→ EXTRACT TO READ:
Johanna Breiding is a Swiss-American artist working primarily with photography, video and film. Their work aims to represent subjects that are marked deviant or illegible from the social order, and to experiment with forms of world-making that offer an alternative to state-sanctioned legitimation. They have exhibited widely and their work has been written about in Artforum, Art in America, Hyperallergic, Whitewall Magazine, Huffington Post, among others. They are a recipient of a DAAD grant and the 2017 Rema Hort Mann Emerging Artist Award. Their latest film, “The Rebel Body” (2019), made in collaboration with Shoghig Halajian, recounts the story of Anna Göldi (1734-1782), the last person to be executed for witchcraft in Europe. They have taught at Williams College, Scripps College, California Institute of the Arts, and San Francisco Art Institute.

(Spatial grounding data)
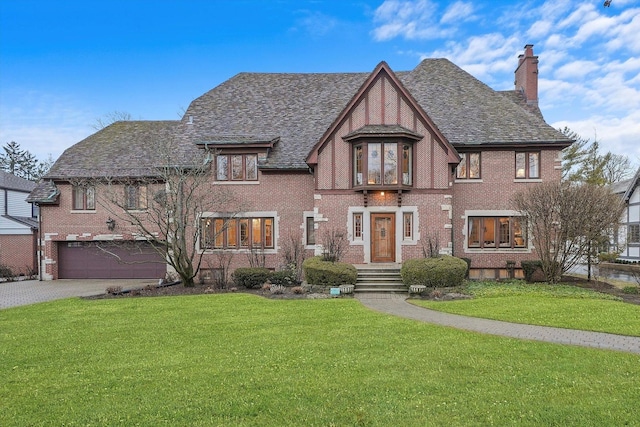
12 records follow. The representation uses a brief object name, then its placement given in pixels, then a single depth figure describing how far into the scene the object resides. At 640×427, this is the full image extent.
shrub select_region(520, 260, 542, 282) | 17.70
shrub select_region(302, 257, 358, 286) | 15.06
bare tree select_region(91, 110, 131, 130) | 24.94
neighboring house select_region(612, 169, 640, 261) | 29.27
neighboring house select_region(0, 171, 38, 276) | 25.27
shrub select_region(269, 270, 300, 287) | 16.73
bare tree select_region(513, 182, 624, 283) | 15.16
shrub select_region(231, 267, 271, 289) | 16.62
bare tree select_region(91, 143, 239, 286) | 17.17
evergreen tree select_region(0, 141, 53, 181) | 61.06
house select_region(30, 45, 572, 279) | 17.72
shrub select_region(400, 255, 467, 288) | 14.74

→ THE TASK:
At which schools does the biography of Johanna Breiding say they have taught?

→ YOUR SOLUTION:
Williams College, Scripps College, California Institute of the Arts, and San Francisco Art Institute.